Go ahead and make fun of dial-up all you want. But AOL still thinks it can turn its greatly diminished base of dial-up customers into a source of growth.
During an earnings call yesterday with analysts and journalists, AOL chief executive Tim Armstrong said the company’s membership team is working on an array of products and strategies to increase revenue from a corner of its business that remains its most profitable.
“Over the long term, the trends for this business are quite clear and should continue,” Armstrong said. “That said, declining less is not our long-term goal here and we’ve challenged teams to find avenues of growth through the subscription services.”
The long-term trend Armstrong refers to is the drop in subscribers to its traditional dial-up service, which once exceeded more than 27 million, but have now fallen to 2.2 million in the most recent quarter. Broadband, of course, destroyed this business and sent AOL into a decline it is still trying to stem.
However, for some time now, AOL has been expanding the types of services it provides to dial-up subscribers under the heading of its membership services. Monthly packages cost from $6.99 to $27.99 and include a host of goodies such as additional photo storage space and some number of photo prints each year, anti-virus services from McAfee, membership in the AARP, legal services to help prepare your will, and insurance to repair or replace your computer.
Indeed, when signing up for these services, dial-up is listed as almost an afterthought.
This strategy of lining up services with partners has, for the moment, slowed the rate at which this business is declining. In the most recent earnings released this week, AOL subscriptions reduced its churn to 1.3 percent, about the same rate as it was a year ago.

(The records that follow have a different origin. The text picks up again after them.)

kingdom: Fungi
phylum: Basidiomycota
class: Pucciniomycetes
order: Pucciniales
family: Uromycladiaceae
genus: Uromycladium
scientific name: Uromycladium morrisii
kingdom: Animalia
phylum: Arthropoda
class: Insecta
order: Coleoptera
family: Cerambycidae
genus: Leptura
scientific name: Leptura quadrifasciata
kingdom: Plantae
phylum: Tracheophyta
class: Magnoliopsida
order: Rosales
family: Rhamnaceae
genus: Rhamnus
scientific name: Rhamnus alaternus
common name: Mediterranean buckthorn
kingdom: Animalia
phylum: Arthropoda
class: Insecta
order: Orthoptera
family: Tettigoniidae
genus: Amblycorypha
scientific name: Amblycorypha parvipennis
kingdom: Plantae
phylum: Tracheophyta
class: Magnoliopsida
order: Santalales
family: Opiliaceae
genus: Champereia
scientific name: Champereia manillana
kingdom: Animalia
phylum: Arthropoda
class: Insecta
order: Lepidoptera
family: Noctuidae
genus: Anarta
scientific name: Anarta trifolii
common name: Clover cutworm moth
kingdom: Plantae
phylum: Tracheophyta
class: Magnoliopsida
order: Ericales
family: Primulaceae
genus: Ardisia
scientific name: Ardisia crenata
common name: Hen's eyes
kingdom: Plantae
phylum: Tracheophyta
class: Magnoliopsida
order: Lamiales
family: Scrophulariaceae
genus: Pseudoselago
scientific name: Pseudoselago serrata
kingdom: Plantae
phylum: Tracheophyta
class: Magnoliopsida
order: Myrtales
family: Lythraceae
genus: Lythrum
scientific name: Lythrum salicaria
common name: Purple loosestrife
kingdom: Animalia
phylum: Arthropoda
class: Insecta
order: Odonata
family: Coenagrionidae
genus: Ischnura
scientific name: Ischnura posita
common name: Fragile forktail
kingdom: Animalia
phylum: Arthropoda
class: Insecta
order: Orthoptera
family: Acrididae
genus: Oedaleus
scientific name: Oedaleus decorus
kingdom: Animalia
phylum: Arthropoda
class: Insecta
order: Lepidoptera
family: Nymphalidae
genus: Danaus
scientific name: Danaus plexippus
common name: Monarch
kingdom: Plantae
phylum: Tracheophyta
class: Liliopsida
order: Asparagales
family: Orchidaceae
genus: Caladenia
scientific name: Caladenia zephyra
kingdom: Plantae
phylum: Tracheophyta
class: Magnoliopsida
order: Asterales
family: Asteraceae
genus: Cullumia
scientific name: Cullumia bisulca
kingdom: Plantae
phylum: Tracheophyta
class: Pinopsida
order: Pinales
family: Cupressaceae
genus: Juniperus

Meanwhile, tacking on all those extra services has increased the average amount AOL makes from each subscriber by 6 percent in the most recent quarter.
Armstrong says we can expect to see more from its AOL membership division in the coming months, though he didn’t offer specific details on new products.
In part, AOL is cultivating the loyalty of subscribers by carefully managing the remaining base of subscribers and improving customer service. But the company is also testing out new products of its own, as well as exploring additional partnerships that would add to the value of its membership services, and attract new subscribers as well as convince current subscribers to upgrade.
“I think there is a set of things that we have invested in that area, which I think we will this year coming up continue to invest,” Armstrong said.
Of course, most observers focus on AOL’s advertising business. But in 2014, the subscription business generated $606.5 million in revenue for AOL, about 24 percent of its total revenue.
AOL might be fighting the inevitable. But even stabilizing a business that many thought would evaporate just a couple of years ago would be a victory of sorts for Armstrong.